Yağan kar ile abdest alınan bir günde son yolculuğuna uğurlanmıştı milyonlar tarafından .

Turkiye'nin tüm illeri, Kuzey Kıbrıs Türk Cumhuriyeti, Kırım, Balkanlar ve Türkistan'daki Hoca Ahmet Yesevi'nin türbesinden getirilen topraklar mezarına konuldu.

Nisan 1997 den bugüne hasreti hiç bitmedi gönüllerde.

O gün ifâde edilen şekliyle bugün de tekrarlıyoruz ki;

Dualar, tekbirler size Başbuğ'um.

Türk siyasi tarihine damga vuran, 80 yıllık hayatı boyunca Türk-Islam Ülküsünden taviz vermeyen yapısıyla örnek olan Başbuğ Alparslan Türkeş 23 sene önce aramızdan ayrıldı.

Yaptığı her eylem, söylediği her söz geniş kitlelerde yankı buldu, heyecan yarattı.

Türk siyaseti çıkmaza girdiğinde, Türkiye Cumhuriyeti Devleti bir açmaz ile karşı karşıya kaldığında bilgeliği ile müdahil oldu ve ihtiyaçlara cevap verdi.

Türk Dünyasının ortak kabulü ile sevilen, saygı duyulan lideri idi.

Söylemleri yol gösterdi, ders verdi.

Sözü ve yazıyı uzatmadan O'nun sözlerine yer verelim ve bitirelim.

Zira dün olduğu gibi bugün de O'nu arıyor ve özlüyoruz .

Işte Başbuğ Alparslan Türkeş'in hafızalara kazınan unutulmayacak ders niteliğindeki sözleri.

*Türkiye'nin yükselişi ithal fikirle olmaz.
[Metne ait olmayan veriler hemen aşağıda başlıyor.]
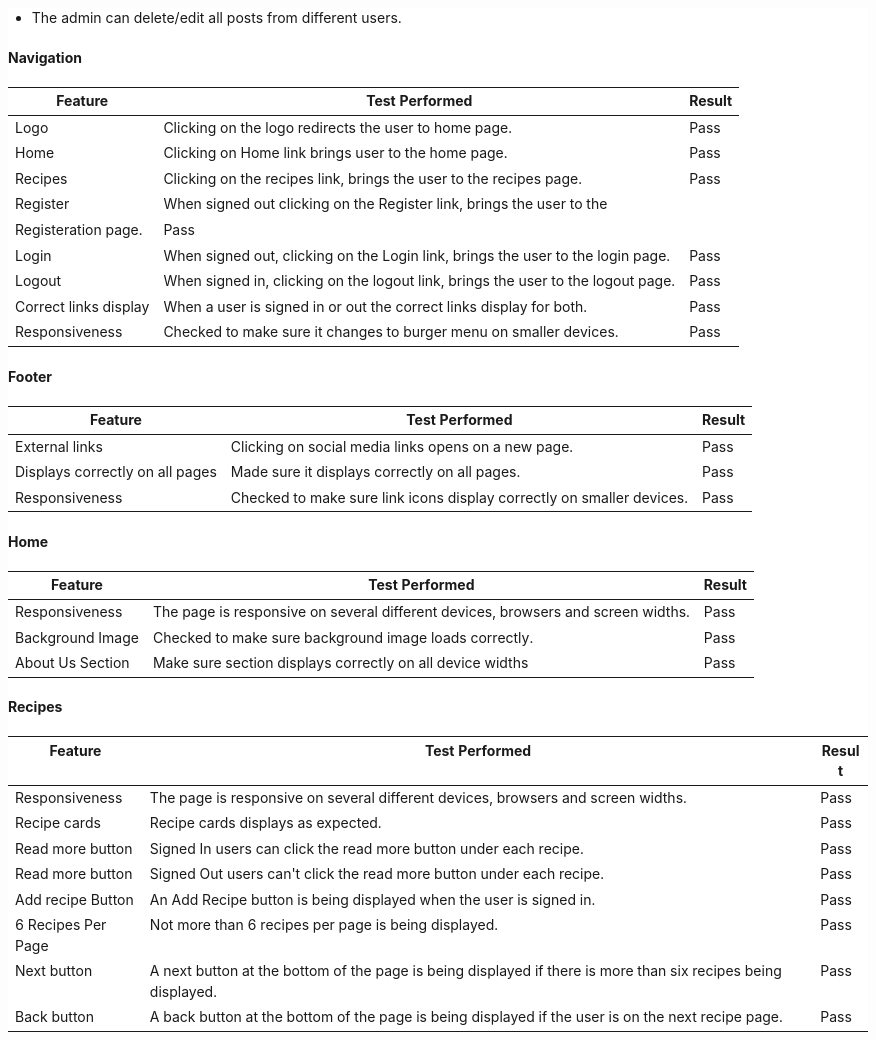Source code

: * The admin can delete/edit all posts from different users.

#### Navigation
| Feature               | Test Performed                                                        | Result  |
|-----------------------|-----------------------------------------------------------------------|---------|
| Logo    | Clicking on the logo redirects the user to home page.                               | Pass    |
| Home    | Clicking on Home link brings user to the home page.                                 | Pass    |
| Recipes | Clicking on the recipes link, brings the user to the recipes page.                  | Pass    |
| Register | When signed out clicking on the Register link, brings the user to the              |         |
Registeration page.                                                                             | Pass    |
| Login | When signed out, clicking on the Login link, brings the user to the login page.       | Pass    |
| Logout | When signed in, clicking on the logout link, brings the user to the logout page.     | Pass    |
| Correct links display | When a user is signed in or out the correct links display for both.   | Pass    |
| Responsiveness | Checked to make sure it changes to burger menu on smaller devices.           | Pass    |

#### Footer
| Feature               | Test Performed                                                        | Result  |
|-----------------------|-----------------------------------------------------------------------|---------|
| External links | Clicking on social media links opens on a new page.                          | Pass    |
| Displays correctly on all pages | Made sure it displays correctly on all pages.               | Pass    |
| Responsiveness | Checked to make sure link icons display correctly on smaller devices.        | Pass    |

#### Home
| Feature               | Test Performed                                                        | Result    |
|-----------------------|--------------------------------------------------------------------|-----------|
| Responsiveness | The page is responsive on several different devices, browsers and screen widths. | Pass      |
| Background Image | Checked to make sure background image loads correctly.                  | Pass      |
| About Us Section | Make sure section displays correctly on all device widths               | Pass      |

#### Recipes
| Feature               | Test Performed                                                     | Result    |
|-----------------------|--------------------------------------------------------------------|-----------|
| Responsiveness | The page is responsive on several different devices, browsers and screen widths. | Pass      |
| Recipe cards   | Recipe cards displays as expected.                                        | Pass      |
| Read more button | Signed In users can click the read more button under each recipe.       | Pass      |
| Read more button | Signed Out users can't click the read more button under each recipe.    | Pass      |
| Add recipe Button | An Add Recipe button is being displayed when the user is signed in.   | Pass      |
| 6 Recipes Per Page | Not more than 6 recipes per page is being displayed.                  | Pass      |
| Next button | A next button at the bottom of the page is being displayed if there is more than six recipes being displayed.      | Pass      |
| Back button | A back button at the bottom of the page is being displayed if the user is on the next recipe page. | Pass      |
Hiç bir yabancı, Türkün menfaatlerini Türk Milletinin kendisi kadar düşünemez.

*Türklük bedenimiz, İslamiyet ruhumuzdur. Ruhsuz beden ceset olur.

*Türkçüler Günü olan 3 Mayıs (1944) büsbütün ayrı bir düşüncenin sonucudur. İç düşman olan, kılık değiştirerek milletin içine giren ve hükumetin gafletinden yararlanan komünizme karşı Türkçü gençlerin bir uyarma yürüyüşüdür.

*Türkün en önemli vasfı teşkilatçılığıdır.

*Ülkücüler, insanlık âlemi içinde ne uşak olmayı, ne de başkalarını uşak olarak kullanmayı kabul etmeyen şerefli bir bayrağın taşıyıcısıdır.

*Türk milliyetçiliği meşru savunma, yüksek insanlık duyguları ve Türk Milletinin kendi tabii haklarının savunulması, korunması duygusu ve iradesinin, şuurunun bir ifadesidir.

*Türk töresi, Türk ülküsünün ayrılmaz parçasıdır.

*Türk töresinin bir diğer şartı da haddini bilmektir. Haddim bilmek... Ne kendinizi dev aynasında göreceksiniz. Herkese yukarıdan bakacaksınız, ne de kendinizi aşağıdan göreceksiniz, aşağıdan bakacaksınız.

*Türk milletine Bizans'tan geçen bir hastalık vardır. Gevşeklik, laubalilik, dedikodu, fitne, fesat, terbiyesizlik, birbirini beğenmemek, sır saklayamamak, rastgele laf söylemek. Bu hastalık sizde var. Bu hastalığı tedavi etmeniz lazımdır. Bu hastalığı tedavi etmezseniz, kendinize yol seçiniz. Milliyetçi harekette bir saniye daha fazla kalmayınız. Benimle dava arkadaşlığı edecekseniz her şeyden önce vasıflı Türk olmaya mecbursunuz. Türk milletini batıran, Bizans'ı batıran, Osmanlı imparatorluğunu batıran hastalık budur.